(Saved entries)
---

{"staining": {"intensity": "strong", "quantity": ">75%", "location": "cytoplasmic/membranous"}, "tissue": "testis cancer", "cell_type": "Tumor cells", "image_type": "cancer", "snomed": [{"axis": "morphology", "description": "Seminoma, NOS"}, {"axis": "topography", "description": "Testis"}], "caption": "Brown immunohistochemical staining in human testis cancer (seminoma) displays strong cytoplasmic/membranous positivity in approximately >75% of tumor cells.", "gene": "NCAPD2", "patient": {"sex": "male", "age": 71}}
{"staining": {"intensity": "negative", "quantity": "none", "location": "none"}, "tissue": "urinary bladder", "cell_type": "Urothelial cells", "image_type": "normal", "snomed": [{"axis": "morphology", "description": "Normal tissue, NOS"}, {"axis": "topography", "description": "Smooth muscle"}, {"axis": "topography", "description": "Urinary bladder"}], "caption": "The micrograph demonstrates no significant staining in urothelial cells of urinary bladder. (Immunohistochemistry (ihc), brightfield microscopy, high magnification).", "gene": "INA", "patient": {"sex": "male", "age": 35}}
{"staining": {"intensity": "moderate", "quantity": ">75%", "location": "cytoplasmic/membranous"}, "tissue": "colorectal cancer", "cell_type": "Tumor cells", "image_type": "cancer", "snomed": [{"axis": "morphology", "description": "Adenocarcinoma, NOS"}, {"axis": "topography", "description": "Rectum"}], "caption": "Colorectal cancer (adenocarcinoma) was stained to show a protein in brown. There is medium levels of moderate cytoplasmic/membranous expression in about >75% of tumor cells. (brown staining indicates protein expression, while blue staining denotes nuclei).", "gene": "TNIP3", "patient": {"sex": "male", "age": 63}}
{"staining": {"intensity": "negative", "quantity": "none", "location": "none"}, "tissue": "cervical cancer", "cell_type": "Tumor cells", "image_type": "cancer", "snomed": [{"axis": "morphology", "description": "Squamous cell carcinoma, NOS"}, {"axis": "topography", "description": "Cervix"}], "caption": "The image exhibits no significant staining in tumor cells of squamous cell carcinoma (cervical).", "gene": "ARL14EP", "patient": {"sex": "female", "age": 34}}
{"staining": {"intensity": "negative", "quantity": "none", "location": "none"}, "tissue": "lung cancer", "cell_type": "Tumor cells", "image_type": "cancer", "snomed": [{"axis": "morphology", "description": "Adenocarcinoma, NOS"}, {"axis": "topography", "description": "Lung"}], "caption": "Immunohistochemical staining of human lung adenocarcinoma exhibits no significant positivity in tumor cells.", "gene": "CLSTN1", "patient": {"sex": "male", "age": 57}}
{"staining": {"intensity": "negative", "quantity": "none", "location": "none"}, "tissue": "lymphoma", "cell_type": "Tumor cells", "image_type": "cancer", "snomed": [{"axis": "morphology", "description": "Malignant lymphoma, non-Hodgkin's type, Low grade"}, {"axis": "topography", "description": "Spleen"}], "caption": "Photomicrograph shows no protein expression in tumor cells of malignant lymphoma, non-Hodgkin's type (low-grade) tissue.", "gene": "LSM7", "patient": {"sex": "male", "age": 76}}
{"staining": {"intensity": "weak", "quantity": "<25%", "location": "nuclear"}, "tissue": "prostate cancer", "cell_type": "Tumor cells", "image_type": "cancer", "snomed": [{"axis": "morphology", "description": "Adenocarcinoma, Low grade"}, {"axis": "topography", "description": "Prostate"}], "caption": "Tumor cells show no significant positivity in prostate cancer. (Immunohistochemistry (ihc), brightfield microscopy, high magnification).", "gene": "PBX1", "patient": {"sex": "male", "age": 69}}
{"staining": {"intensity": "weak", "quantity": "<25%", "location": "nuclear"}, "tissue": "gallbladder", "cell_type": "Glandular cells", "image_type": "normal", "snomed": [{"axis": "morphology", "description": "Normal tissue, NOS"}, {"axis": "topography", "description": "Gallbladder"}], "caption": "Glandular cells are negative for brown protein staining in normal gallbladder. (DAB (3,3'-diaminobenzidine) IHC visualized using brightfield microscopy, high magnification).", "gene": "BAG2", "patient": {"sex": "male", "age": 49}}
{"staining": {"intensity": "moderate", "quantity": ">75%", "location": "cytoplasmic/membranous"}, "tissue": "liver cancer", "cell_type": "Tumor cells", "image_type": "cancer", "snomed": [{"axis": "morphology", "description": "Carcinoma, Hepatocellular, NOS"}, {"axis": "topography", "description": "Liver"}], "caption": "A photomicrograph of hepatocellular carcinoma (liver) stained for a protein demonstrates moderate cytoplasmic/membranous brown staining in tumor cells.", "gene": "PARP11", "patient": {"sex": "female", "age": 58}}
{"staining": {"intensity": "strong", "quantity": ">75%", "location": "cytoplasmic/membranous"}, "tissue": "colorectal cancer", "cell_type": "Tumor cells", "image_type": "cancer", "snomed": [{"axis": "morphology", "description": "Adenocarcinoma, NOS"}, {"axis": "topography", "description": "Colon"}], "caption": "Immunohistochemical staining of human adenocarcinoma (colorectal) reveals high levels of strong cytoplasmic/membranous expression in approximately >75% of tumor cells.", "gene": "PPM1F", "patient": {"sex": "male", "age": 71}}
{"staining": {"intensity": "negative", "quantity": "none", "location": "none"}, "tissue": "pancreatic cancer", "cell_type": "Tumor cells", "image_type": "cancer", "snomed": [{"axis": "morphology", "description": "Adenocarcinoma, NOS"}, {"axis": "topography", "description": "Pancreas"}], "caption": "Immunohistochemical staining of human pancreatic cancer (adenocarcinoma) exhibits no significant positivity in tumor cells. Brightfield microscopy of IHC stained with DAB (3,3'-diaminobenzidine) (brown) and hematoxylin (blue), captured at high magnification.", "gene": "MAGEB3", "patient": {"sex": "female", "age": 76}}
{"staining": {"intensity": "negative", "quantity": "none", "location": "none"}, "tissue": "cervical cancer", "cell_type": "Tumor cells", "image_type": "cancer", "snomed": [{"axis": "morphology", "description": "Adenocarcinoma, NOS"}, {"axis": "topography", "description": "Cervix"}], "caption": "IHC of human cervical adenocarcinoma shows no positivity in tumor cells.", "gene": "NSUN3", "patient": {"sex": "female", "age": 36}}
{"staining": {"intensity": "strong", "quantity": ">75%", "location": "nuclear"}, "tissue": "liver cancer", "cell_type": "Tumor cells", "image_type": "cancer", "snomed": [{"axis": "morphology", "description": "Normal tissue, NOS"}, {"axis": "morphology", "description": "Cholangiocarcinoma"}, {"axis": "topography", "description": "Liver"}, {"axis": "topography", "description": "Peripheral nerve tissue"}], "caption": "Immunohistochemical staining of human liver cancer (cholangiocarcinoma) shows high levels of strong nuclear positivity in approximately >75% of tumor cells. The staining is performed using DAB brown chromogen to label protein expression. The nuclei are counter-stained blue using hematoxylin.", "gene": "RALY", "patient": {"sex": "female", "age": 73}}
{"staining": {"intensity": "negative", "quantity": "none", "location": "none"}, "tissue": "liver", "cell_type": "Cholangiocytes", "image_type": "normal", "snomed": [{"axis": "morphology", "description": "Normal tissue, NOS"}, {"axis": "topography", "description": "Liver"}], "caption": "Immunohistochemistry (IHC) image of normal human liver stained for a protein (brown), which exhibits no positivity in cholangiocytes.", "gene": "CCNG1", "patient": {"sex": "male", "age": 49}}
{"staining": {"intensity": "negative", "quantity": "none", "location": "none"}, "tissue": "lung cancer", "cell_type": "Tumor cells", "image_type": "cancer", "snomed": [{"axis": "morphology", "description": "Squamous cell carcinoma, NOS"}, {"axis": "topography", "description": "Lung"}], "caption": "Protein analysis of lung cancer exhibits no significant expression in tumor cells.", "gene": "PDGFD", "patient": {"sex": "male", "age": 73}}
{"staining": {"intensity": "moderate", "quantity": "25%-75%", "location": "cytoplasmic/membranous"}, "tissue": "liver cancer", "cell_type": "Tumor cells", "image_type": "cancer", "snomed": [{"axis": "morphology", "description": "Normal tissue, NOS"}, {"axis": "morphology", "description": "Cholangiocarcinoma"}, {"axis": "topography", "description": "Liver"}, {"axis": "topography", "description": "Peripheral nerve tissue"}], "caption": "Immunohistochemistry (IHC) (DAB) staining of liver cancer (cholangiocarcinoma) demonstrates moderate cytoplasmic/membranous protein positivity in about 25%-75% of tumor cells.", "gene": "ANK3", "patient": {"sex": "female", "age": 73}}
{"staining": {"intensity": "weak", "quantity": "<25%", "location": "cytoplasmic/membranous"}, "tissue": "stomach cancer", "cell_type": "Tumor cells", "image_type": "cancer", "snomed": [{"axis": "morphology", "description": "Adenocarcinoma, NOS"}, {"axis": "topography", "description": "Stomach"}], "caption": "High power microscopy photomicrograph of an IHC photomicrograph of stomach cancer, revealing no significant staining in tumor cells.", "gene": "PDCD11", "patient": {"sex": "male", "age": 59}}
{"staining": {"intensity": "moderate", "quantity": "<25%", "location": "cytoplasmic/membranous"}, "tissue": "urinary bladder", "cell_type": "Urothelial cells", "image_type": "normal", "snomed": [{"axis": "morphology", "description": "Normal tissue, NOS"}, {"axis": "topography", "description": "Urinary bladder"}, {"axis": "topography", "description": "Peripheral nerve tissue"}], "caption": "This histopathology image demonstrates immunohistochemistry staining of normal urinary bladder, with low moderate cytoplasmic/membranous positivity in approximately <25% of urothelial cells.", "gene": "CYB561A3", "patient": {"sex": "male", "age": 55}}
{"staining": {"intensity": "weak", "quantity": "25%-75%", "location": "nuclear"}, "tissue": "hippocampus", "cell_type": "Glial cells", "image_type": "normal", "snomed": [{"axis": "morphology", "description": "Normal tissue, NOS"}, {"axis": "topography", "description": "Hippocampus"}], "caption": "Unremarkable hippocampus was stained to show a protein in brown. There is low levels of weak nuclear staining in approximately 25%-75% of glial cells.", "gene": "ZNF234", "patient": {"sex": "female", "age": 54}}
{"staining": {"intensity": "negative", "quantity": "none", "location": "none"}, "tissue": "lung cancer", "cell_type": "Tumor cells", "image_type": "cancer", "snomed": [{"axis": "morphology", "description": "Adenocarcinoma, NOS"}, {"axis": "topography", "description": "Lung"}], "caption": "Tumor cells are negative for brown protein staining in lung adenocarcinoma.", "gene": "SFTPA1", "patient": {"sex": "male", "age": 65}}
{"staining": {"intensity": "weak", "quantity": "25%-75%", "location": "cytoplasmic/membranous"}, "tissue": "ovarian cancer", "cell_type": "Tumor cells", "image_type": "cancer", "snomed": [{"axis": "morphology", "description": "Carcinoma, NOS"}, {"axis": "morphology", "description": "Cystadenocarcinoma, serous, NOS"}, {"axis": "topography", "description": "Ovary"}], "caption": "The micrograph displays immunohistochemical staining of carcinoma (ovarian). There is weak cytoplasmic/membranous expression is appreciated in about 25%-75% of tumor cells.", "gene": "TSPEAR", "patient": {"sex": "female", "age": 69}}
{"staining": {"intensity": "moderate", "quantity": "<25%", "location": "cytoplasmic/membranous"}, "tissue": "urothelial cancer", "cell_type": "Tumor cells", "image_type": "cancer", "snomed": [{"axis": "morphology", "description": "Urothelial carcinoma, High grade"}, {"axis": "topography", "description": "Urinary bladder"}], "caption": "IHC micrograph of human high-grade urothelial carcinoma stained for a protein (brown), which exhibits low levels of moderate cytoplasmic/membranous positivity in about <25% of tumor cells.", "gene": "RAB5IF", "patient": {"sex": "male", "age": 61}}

---

TASK ITEM: Could you output, exactly and with nothing else, the lines from the start of the records through the line containing "micrograph demonstrates no"?

RESPONSE BOX:
{"staining": {"intensity": "strong", "quantity": ">75%", "location": "cytoplasmic/membranous"}, "tissue": "testis cancer", "cell_type": "Tumor cells", "image_type": "cancer", "snomed": [{"axis": "morphology", "description": "Seminoma, NOS"}, {"axis": "topography", "description": "Testis"}], "caption": "Brown immunohistochemical staining in human testis cancer (seminoma) displays strong cytoplasmic/membranous positivity in approximately >75% of tumor cells.", "gene": "NCAPD2", "patient": {"sex": "male", "age": 71}}
{"staining": {"intensity": "negative", "quantity": "none", "location": "none"}, "tissue": "urinary bladder", "cell_type": "Urothelial cells", "image_type": "normal", "snomed": [{"axis": "morphology", "description": "Normal tissue, NOS"}, {"axis": "topography", "description": "Smooth muscle"}, {"axis": "topography", "description": "Urinary bladder"}], "caption": "The micrograph demonstrates no significant staining in urothelial cells of urinary bladder. (Immunohistochemistry (ihc), brightfield microscopy, high magnification).", "gene": "INA", "patient": {"sex": "male", "age": 35}}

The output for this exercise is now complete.